> _Request_
Please restate each entry word for word.

> _Available data_
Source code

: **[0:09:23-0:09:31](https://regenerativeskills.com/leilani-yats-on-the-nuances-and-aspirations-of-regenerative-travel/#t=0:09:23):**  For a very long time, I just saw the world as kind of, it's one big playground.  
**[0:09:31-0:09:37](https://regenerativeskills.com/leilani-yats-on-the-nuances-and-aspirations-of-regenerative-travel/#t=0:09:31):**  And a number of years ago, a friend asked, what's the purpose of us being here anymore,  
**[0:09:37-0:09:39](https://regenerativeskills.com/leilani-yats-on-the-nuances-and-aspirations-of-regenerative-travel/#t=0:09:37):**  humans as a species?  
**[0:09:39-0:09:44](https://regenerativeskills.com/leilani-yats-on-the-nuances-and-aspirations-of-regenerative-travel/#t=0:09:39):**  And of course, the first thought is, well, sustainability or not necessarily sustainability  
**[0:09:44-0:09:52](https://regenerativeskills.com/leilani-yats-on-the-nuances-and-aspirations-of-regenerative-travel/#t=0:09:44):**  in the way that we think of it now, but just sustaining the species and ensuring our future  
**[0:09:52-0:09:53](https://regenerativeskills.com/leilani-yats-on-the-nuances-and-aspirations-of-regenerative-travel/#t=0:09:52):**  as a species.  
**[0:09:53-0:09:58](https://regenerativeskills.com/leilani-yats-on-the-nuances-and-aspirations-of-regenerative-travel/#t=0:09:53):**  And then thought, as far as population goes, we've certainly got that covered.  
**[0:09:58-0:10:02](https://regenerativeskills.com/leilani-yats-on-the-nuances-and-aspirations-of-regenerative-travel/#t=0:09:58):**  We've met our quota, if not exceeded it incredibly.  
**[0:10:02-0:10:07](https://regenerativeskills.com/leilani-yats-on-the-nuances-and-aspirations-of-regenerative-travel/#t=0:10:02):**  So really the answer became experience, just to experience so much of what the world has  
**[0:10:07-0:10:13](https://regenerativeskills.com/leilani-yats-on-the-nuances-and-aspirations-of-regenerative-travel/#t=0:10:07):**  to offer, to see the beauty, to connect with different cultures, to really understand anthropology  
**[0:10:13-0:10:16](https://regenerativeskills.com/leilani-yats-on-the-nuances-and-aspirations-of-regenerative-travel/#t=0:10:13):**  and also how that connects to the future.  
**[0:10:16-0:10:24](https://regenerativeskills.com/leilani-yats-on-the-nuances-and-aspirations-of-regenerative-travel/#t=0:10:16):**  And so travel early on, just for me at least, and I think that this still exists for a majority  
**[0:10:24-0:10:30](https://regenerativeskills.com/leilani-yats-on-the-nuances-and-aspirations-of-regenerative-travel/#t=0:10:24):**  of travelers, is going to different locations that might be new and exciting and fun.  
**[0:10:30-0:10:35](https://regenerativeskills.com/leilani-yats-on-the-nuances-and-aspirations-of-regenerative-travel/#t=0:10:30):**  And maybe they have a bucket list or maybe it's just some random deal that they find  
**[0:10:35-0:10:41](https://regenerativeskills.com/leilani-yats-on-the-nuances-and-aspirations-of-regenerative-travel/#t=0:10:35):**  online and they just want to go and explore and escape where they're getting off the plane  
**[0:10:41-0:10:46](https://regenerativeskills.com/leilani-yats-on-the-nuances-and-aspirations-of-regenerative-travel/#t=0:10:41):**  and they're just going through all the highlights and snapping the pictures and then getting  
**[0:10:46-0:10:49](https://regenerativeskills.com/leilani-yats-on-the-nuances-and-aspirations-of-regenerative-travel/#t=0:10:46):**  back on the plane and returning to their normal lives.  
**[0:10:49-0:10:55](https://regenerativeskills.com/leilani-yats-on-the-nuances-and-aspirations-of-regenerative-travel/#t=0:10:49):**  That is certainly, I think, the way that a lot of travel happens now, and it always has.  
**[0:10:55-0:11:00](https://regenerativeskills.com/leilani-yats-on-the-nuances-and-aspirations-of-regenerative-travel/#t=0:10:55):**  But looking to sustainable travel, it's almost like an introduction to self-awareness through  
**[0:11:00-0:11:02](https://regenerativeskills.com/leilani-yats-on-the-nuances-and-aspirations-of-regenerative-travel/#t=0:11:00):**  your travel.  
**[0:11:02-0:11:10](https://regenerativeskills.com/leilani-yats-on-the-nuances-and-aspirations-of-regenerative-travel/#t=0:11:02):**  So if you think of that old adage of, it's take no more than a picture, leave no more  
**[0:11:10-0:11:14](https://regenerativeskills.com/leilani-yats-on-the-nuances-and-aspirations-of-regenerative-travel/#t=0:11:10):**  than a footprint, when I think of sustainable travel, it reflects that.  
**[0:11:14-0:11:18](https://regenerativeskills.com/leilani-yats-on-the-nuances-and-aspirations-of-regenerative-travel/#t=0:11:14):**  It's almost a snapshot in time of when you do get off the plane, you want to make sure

> _Your response_
Source code

: **[0:09:23-0:09:31](https://regenerativeskills.com/leilani-yats-on-the-nuances-and-aspirations-of-regenerative-travel/#t=0:09:23):**  For a very long time, I just saw the world as kind of, it's one big playground.  
**[0:09:31-0:09:37](https://regenerativeskills.com/leilani-yats-on-the-nuances-and-aspirations-of-regenerative-travel/#t=0:09:31):**  And a number of years ago, a friend asked, what's the purpose of us being here anymore,  
**[0:09:37-0:09:39](https://regenerativeskills.com/leilani-yats-on-the-nuances-and-aspirations-of-regenerative-travel/#t=0:09:37):**  humans as a species?  
**[0:09:39-0:09:44](https://regenerativeskills.com/leilani-yats-on-the-nuances-and-aspirations-of-regenerative-travel/#t=0:09:39):**  And of course, the first thought is, well, sustainability or not necessarily sustainability  
**[0:09:44-0:09:52](https://regenerativeskills.com/leilani-yats-on-the-nuances-and-aspirations-of-regenerative-travel/#t=0:09:44):**  in the way that we think of it now, but just sustaining the species and ensuring our future  
**[0:09:52-0:09:53](https://regenerativeskills.com/leilani-yats-on-the-nuances-and-aspirations-of-regenerative-travel/#t=0:09:52):**  as a species.  
**[0:09:53-0:09:58](https://regenerativeskills.com/leilani-yats-on-the-nuances-and-aspirations-of-regenerative-travel/#t=0:09:53):**  And then thought, as far as population goes, we've certainly got that covered.  
**[0:09:58-0:10:02](https://regenerativeskills.com/leilani-yats-on-the-nuances-and-aspirations-of-regenerative-travel/#t=0:09:58):**  We've met our quota, if not exceeded it incredibly.  
**[0:10:02-0:10:07](https://regenerativeskills.com/leilani-yats-on-the-nuances-and-aspirations-of-regenerative-travel/#t=0:10:02):**  So really the answer became experience, just to experience so much of what the world has  
**[0:10:07-0:10:13](https://regenerativeskills.com/leilani-yats-on-the-nuances-and-aspirations-of-regenerative-travel/#t=0:10:07):**  to offer, to see the beauty, to connect with different cultures, to really understand anthropology  
**[0:10:13-0:10:16](https://regenerativeskills.com/leilani-yats-on-the-nuances-and-aspirations-of-regenerative-travel/#t=0:10:13):**  and also how that connects to the future.  
**[0:10:16-0:10:24](https://regenerativeskills.com/leilani-yats-on-the-nuances-and-aspirations-of-regenerative-travel/#t=0:10:16):**  And so travel early on, just for me at least, and I think that this still exists for a majority  
**[0:10:24-0:10:30](https://regenerativeskills.com/leilani-yats-on-the-nuances-and-aspirations-of-regenerative-travel/#t=0:10:24):**  of travelers, is going to different locations that might be new and exciting and fun.  
**[0:10:30-0:10:35](https://regenerativeskills.com/leilani-yats-on-the-nuances-and-aspirations-of-regenerative-travel/#t=0:10:30):**  And maybe they have a bucket list or maybe it's just some random deal that they find  
**[0:10:35-0:10:41](https://regenerativeskills.com/leilani-yats-on-the-nuances-and-aspirations-of-regenerative-travel/#t=0:10:35):**  online and they just want to go and explore and escape where they're getting off the plane  
**[0:10:41-0:10:46](https://regenerativeskills.com/leilani-yats-on-the-nuances-and-aspirations-of-regenerative-travel/#t=0:10:41):**  and they're just going through all the highlights and snapping the pictures and then getting  
**[0:10:46-0:10:49](https://regenerativeskills.com/leilani-yats-on-the-nuances-and-aspirations-of-regenerative-travel/#t=0:10:46):**  back on the plane and returning to their normal lives.  
**[0:10:49-0:10:55](https://regenerativeskills.com/leilani-yats-on-the-nuances-and-aspirations-of-regenerative-travel/#t=0:10:49):**  That is certainly, I think, the way that a lot of travel happens now, and it always has.  
**[0:10:55-0:11:00](https://regenerativeskills.com/leilani-yats-on-the-nuances-and-aspirations-of-regenerative-travel/#t=0:10:55):**  But looking to sustainable travel, it's almost like an introduction to self-awareness through  
**[0:11:00-0:11:02](https://regenerativeskills.com/leilani-yats-on-the-nuances-and-aspirations-of-regenerative-travel/#t=0:11:00):**  your travel.  
**[0:11:02-0:11:10](https://regenerativeskills.com/leilani-yats-on-the-nuances-and-aspirations-of-regenerative-travel/#t=0:11:02):**  So if you think of that old adage of, it's take no more than a picture, leave no more  
**[0:11:10-0:11:14](https://regenerativeskills.com/leilani-yats-on-the-nuances-and-aspirations-of-regenerative-travel/#t=0:11:10):**  than a footprint, when I think of sustainable travel, it reflects that.  
**[0:11:14-0:11:18](https://regenerativeskills.com/leilani-yats-on-the-nuances-and-aspirations-of-regenerative-travel/#t=0:11:14):**  It's almost a snapshot in time of when you do get off the plane, you want to make sure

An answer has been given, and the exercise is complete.